Jerry Quinn, owns a bar and restaurant in Boston. In the morning newspaper one day he read about the plight of Franklin Piedra, an Ecuadorian, 33 years old, suffering from chronic kidney failure. His mother wanted to give him one of her kidneys. The transplant would cost at least 100,000 dollars, and she has no health insurance.  The Ecuadorian Consulate suggested that he go home and die. Jerry Quinn had a better idea.  “I’m not a very wealthy guy,” he said. “I’m comfortably off, but I got this thing in my life—you can use only one car, you can use only one kitchen, you can use only one bathroom, you can only eat so much. That’s my theory of life. So what more do I need?”

 

Quinn was saving his money for a major down-payment on a two-bedroom apartment in a suburban part of Boston with a river view and all. But another thought kept popping up, and he couldn’t get rid of it. He called the reporter at the New York Post who wrote the story. He said he wanted to help. She asked, “How much do you want to donate—a hundred bucks? A thousand bucks?”  He replied, “I’d like to do the whole thing! The whole $100,000!” Piedra and Quinn finally met. Quinn said, “He hugged me and kissed me and told me I was an angel. As I thanked him I could feel the shivers going up and down my back.” The article doesn’t say a word about Quinn being a good Catholic, as many Irishmen are known to be. He might be even a “roaming Catholic” as many Catholics are these days. He might even be some kind of a rounder. I don’t know.  But he is, indeed, a disciple of Jesus, for he paid the cost of that discipleship to the tune $100,000.

One bottom line

Just recently a friend said to me (with my worn out stories about the Good Samaritan and Jerry Quinn), “You say the same thing over and over again.” At the end of the day those who have found a bottom line in their life have little more to say than their one bottom line. They keep saying it over and over again. Though they use many different ways to say it, it’s still nothing more than their one bottom line going on and on like a record. Elie Weisel, the Holocaust’s most prominent survivor and author, has one bottom line and he keeps repeating it. Martin Luther King Jr., civil rights’ advocate, had one bottom line and he kept repeating it. Sr. Joan Chittister, nemesis of a male driven church, has one bottom line, and she keeps repeating it. Bonhoefer, one of Hitler’s six million victims, had one bottom line, and he kept repeating it: Discipleship of Jesus is costly. They all keep repeating their one bottom line, but they say it in many different eloquent ways.

Conclusion

Worth every red cent

Well, the sun finally set that day when earlier everyone was rushing to Jericho each on his own very important business. Though the Jewish priest did a great job at the homily for the dedication service (he received a great applause), and though the Levite got all the errands on his list checked off that day in Jericho, a kind of blah and uneasy feeling came over them as they arrived back home in Jerusalem that night. It was the feeling of one who hasn’t stopped to make a difference on the highway of life. It was the feeling of one who doesn’t follow anyone greater than one’s self. It was the feeling of one whose discipleship of Yahweh hadn’t cost him one red cent. When, however, the Good Samaritan arrived back home late that night, though he was exhausted by his sudden encounter with the man waylaid by robbers and by his disastrous business meeting, there was a song singing in his heart. It was the song that sings in the hearts of all those who make a difference on the highway of life. It was the song that sings in the hearts of all those who pay the cost of discipleship and experience that it’s worth every red cent.

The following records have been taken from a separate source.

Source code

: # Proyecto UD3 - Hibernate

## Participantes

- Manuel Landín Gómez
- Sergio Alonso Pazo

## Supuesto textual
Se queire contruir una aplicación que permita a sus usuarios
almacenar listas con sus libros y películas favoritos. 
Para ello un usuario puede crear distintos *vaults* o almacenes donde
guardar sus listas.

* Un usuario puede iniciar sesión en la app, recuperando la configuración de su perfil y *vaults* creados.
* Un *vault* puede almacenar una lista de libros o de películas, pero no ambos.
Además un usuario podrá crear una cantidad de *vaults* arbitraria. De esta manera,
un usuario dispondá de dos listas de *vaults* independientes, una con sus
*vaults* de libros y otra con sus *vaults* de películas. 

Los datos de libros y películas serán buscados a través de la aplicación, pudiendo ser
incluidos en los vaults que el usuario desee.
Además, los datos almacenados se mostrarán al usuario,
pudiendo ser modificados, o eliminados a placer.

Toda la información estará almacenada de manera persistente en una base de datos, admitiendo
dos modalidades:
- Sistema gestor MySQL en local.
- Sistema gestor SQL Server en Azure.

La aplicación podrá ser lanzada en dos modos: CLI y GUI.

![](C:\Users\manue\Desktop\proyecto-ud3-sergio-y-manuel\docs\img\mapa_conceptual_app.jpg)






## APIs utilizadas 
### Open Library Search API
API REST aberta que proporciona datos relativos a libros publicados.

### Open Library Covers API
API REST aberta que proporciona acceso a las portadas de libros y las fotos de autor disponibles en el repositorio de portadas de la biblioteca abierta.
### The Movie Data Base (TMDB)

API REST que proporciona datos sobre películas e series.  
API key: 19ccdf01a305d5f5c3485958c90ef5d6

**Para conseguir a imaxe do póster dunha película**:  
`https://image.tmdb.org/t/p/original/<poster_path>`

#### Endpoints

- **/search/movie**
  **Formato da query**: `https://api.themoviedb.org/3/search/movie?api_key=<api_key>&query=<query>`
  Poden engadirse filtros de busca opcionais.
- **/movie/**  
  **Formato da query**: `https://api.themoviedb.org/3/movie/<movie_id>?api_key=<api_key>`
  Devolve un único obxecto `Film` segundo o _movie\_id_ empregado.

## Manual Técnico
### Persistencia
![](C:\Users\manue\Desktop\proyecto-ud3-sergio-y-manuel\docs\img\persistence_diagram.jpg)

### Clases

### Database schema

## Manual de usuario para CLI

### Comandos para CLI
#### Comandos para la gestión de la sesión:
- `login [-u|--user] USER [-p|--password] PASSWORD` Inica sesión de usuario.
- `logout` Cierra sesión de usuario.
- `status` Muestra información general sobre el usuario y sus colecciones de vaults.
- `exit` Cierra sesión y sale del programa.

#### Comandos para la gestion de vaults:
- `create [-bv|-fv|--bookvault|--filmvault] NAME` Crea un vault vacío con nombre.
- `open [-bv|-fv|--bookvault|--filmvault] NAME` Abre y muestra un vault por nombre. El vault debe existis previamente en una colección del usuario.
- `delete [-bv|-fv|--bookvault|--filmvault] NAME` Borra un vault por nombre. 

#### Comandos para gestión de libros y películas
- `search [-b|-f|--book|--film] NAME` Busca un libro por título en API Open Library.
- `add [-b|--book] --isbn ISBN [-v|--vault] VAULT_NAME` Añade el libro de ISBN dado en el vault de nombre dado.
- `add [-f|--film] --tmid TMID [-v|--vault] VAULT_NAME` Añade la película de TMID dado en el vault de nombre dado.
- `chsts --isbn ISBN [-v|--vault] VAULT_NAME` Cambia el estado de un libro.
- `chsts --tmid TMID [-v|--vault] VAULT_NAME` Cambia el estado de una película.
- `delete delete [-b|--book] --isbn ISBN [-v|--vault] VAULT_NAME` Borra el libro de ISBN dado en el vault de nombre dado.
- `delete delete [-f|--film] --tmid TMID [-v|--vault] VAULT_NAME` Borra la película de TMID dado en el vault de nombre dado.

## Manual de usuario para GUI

[1] Diaspora is a Greek word meaning dispersion. Originally it referred to the settling of scattered colonies of Jews outside Palestine after the Babylonian exile. It’s now come to mean the migration or scattering of a people away from an established or ancestral homeland or parish!

[2] By “the unchurched” is especially meant not those who have left the church but those whom the church has left!